Diese zweite, größere Frage wird wohl ein andermal beantwortet werden. Weil der Tatverdächtige sein OK gab, können die Daten verwertet werden, ohne dass ihr Stellenwert geklärt werden müsste. Er sei unschuldig in allen Anklagepunkten, teilte sein Anwalt mit.

Hintergrund

Es geht um einen Mord an einen ehemaligen Polizeibeamten aus Georgia im Jahr 2015. Er wurde tot in der Badewanne eines Freundes gefunden - der die Polizei rief, nachdem er den bewusstlosen Körper gefunden habe. Es sei ein Unfall gewesen sagte dieser Freund, aber Spuren an der Leiche und Blut neben der Badewanne deuteten auf ein Gewaltverbrechen hin.

Ein Echo-Lautsprecher war in der Nähe der Badewanne aufgestellt und spielte Streaming-Musik ab. Die Behörden hoffen nun, dass der Lautsprecher zufällig mit einem Schlüsselwort aktiviert wurde und die in Amazons Datenzentren gespeicherten Aufzeichnungen weitere Informationen zum Todeszeitpunkt und den Todesumständen liefern könnten.

Amazon Echo zeichnet nur Toninformationen auf, wenn es das Schlüsselwort "Alexa" hört. Die Aufzeichnungen werden an ein Amazon-Rechenzentrum übertragen und verbleiben dort, bis sie vom Kunden gelöscht werden. Allerdings sei es laut unseren Kollegen von Engadget US nicht ungewöhnlich, dass das Gerät auch versehentlich auf Aufnahme schaltet und so zufällige Geräusche an die Amazon-Rechenzentren überträgt.

Amazon teilte unseren Kollegen mit:

"[Wir] übermitteln keine Kundeninformationen ohne eine gültige und bindende, anständig zugestellte rechtliche Ansprüche. Amazon wehrt sich gewöhnlich gegen überbordende oder anderweitig unangemessene Ansprüche."
Laut den ermittelnden Beamten hatte der Mordverdächtige noch weitere Smart-Home-Geräte, darunter einen vernetzten Wasserzähler.

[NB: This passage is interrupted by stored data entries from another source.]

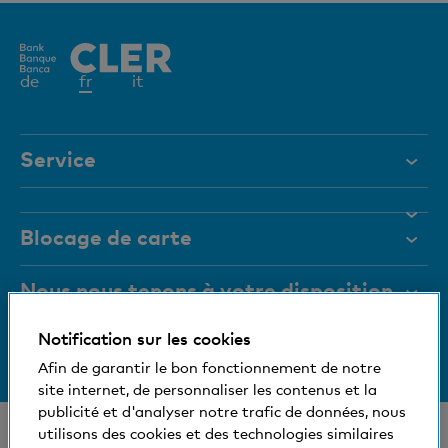
Elément
de
fr
it
actif
Service
Aide et contact
Blocage de carte
Documents
Magazine
Nous nous tenons à votre disposition
Organes de direction
Notification sur les cookies
Informations relatives à la banque
+41 (0)800 88 99 66
Medias
Afin de garantir le bon fonctionnement de notre
Aide et contact
site internet, de personnaliser les contenus et la
Social et compatible avec l'environnement
publicité et d'analyser notre trafic de données, nous
© Banque Cler
utilisons des cookies et des technologies similaires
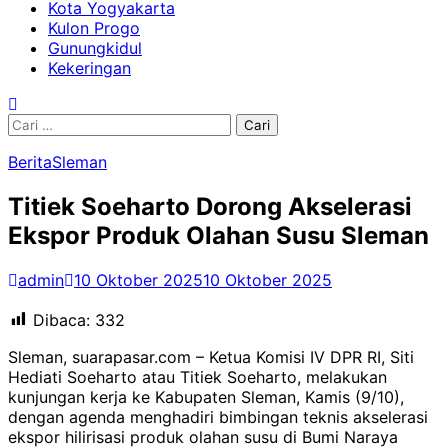
Kota Yogyakarta
Kulon Progo
Gunungkidul
Kekeringan
Cari
untuk:
Berita
Sleman
Titiek Soeharto Dorong Akselerasi
Ekspor Produk Olahan Susu Sleman
admin
10 Oktober 2025
10 Oktober 2025
Dibaca:
332
Sleman, suarapasar.com – Ketua Komisi IV DPR RI, Siti
Hediati Soeharto atau Titiek Soeharto, melakukan
kunjungan kerja ke Kabupaten Sleman, Kamis (9/10),
dengan agenda menghadiri bimbingan teknis akselerasi
ekspor hilirisasi produk olahan susu di Bumi Naraya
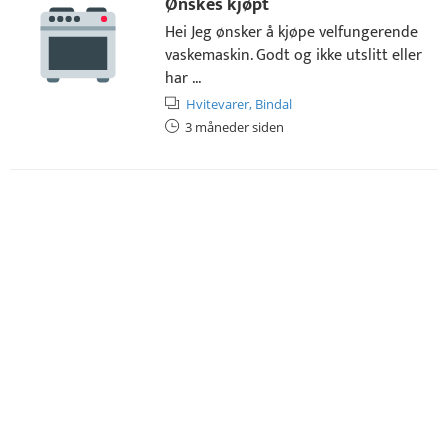
Ønskes kjøpt
Hei Jeg ønsker å kjøpe velfungerende
vaskemaskin. Godt og ikke utslitt eller
har ...
Hvitevarer,
Bindal
3 måneder siden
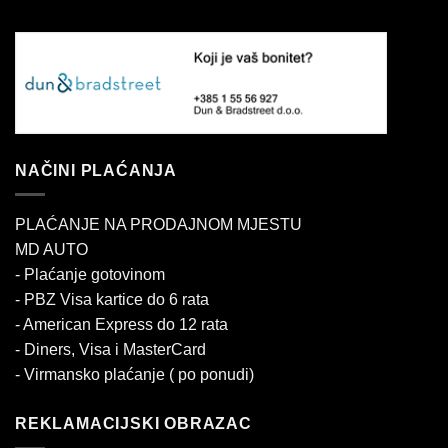
NAČINI PLAĆANJA
PLAĆANJE NA PRODAJNOM MJESTU
MD AUTO
- Plaćanje gotovinom
- PBZ Visa kartice do 6 rata
- American Express do 12 rata
- Diners, Visa i MasterCard
- Virmansko plaćanje ( po ponudi)
REKLAMACIJSKI OBRAZAC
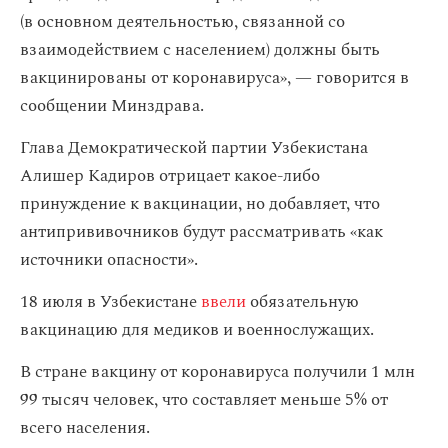
(в основном деятельностью, связанной со
взаимодействием с населением) должны быть
вакцинированы от коронавируса», — говорится в
сообщении Минздрава.
Глава Демократической партии Узбекистана
Алишер Кадиров отрицает какое-либо
принуждение к вакцинации, но добавляет, что
антипрививочников будут рассматривать «как
источники опасности».
18 июля в Узбекистане
ввели
обязательную
вакцинацию для медиков и военнослужащих.
В стране вакцину от коронавируса получили 1 млн
99 тысяч человек, что составляет меньше 5% от
всего населения.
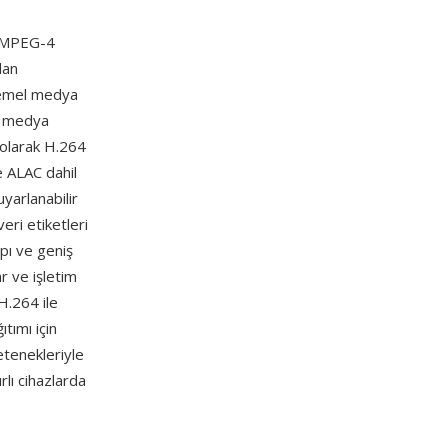
e MPEG-4
lan
 temel medya
e medya
n olarak H.264
e ALAC dahil
yarlanabilir
veri etiketleri
apı ve geniş
r ve işletim
H.264 ile
tımı için
etenekleriyle
rlı cihazlarda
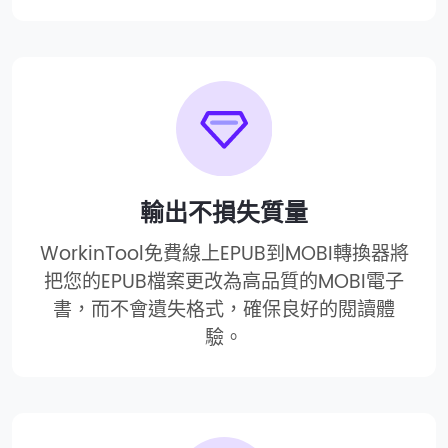
輸出不損失質量
WorkinTool免費線上EPUB到MOBI轉換器將
把您的EPUB檔案更改為高品質的MOBI電子
書，而不會遺失格式，確保良好的閱讀體
驗。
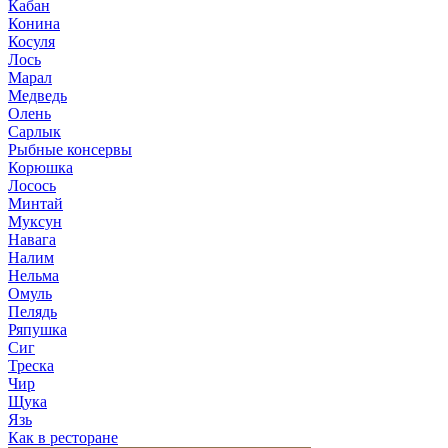
Кабан
Конина
Косуля
Лось
Марал
Медведь
Олень
Сарлык
Рыбные консервы
Корюшка
Лосось
Минтай
Муксун
Навага
Налим
Нельма
Омуль
Пелядь
Ряпушка
Сиг
Треска
Чир
Щука
Язь
Как в ресторане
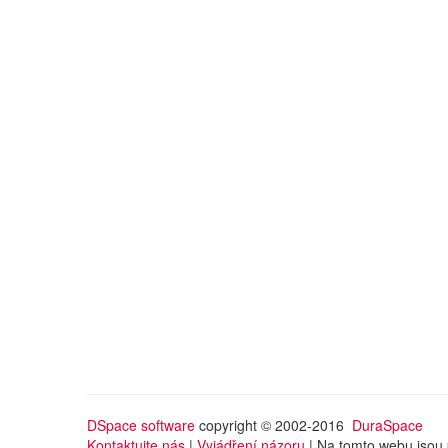
DSpace software
copyright © 2002-2016
DuraSpace
Kontaktujte nás
|
Vyjádření názoru
| Na tomto webu jsou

Anhand dessen Daten konnten sie nachweisen, dass im Haushalt des Verdächtigen zwischen 1 und 3 Uhr morgens rund 530 Liter Wasser abgeflossen sind. Das Mordopfer wurde in der Wohnung des Verdächtigen in dessen Badewanne gefunden. Laut den Ermittlern hatte der angebliche Mörder viel Wasser benutzt, um seine Mordspuren zu verwischen.


Der Fall wirft viele Fragen zur Datensicherheit und dem Datenschutz auf. Sollten all die vernetzten Sensoren in unserem Alltag auch nachträglich zu Überwachungswerkzeugen umdefiniert werden können - ein großer Lauschangriff durch die Hintertür?

Der Anwalt des Beschuldigten sagt natürlich: Nein! "Man erwartet in seinem Zuhause eine gewisse Privatsphäre. Für mich ist das sehr problematisch, wenn Strafverfolger genau die Technik, die unsere Lebensqualität verbessern soll, gegen uns richten können."

Die ganz andere Frage ist natürlich: Wie verlässlich sind solche Daten überhaupt? Dass man einem digitalen Wasserzähler nicht glauben muss, liegt nahe. Aber wie sieht es mit Audio-Aufzeichnungen etwa des Amazon Echo aus? Und was, wenn sie nur als menschliches Transkript vorliegen? Oder gar nur als maschinelles?
Wie zuvor schon beim iPhone aus dem San-Bernardino-Fall werden Strafverfolgungsbehörden, Datenschützer, Anwälte und Gerichte wohl noch öfters in nächster Zeit wegen genau dieser Fragen aneinander geraten.